From: Stefan M. <ste...@un...> - 2009-01-21 13:05:01
|
Dear all, we are currently seeing Problems with near() when used with words span over element boundaries. We have a fulltext index with content="mixed" defined for the collection. We know that the index as such works, as near() works as expected with single words, even when they overlap element tags. Nevertheless when searching for a succession of multiple words the search fails if at least one of the words is split by an element.

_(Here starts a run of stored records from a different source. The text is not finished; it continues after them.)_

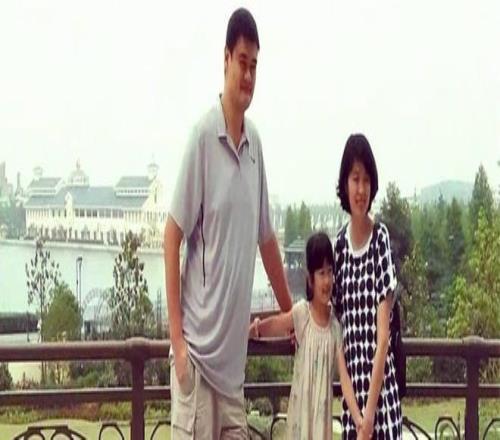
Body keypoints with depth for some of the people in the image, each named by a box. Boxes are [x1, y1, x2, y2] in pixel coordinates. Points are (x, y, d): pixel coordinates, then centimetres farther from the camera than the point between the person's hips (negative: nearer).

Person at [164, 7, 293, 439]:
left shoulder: (255, 142, 9)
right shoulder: (204, 135, -11)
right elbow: (173, 236, -10)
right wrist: (177, 339, -13)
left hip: (234, 348, 7)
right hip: (199, 345, -7)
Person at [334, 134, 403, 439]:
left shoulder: (381, 239, -8)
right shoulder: (340, 244, 8)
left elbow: (383, 333, -11)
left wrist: (371, 407, -15)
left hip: (381, 385, -5)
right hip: (352, 386, 5)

Assume the following xql: --- declare namespace tei = "http://www.tei-c.org/ns/1.0"; let $q := "mixed test" return //tei:u[near(. , $q)] --- and this sample document: --- <?xml version="1.0" encoding="utf-8"?> <TEI xmlns="http://www.tei-c.org/ns/1.0"> <!-- snipped header --> <text> <body> <div> <u xml:id="u1"> this the first mi<seg type="overlap">xed test </seg> </u> <u xml:id="u2"> this the second mi<anchor/>xed test </u> <u xml:id="u3"> this is the third <seg type="overlap"> mixed </seg> test </u> <u xml:id="u4"> this is last <seg type="overlap"> mixed test </seg> </u> </div> </body> </text> </TEI> --- several searches yield very different results, even though they should imho be equal 1) $q="mixed" returns tei:u with id u1,u2,u3,u4 2) $2="mixed test" only returns tei:u with id u3,u4 Does anybody see a different behaviour? I might have misinterpreted something in the docs, such that the assumption that the second search should return the same four tei:u elements is wrong, or maybe there could also be a bug in near() or the fulltext index causing this issue. However it might be, I would be very glad to get some hints how I could circumvent this issue as I currently implement searches over highly segmented texts. cheers, Stefan |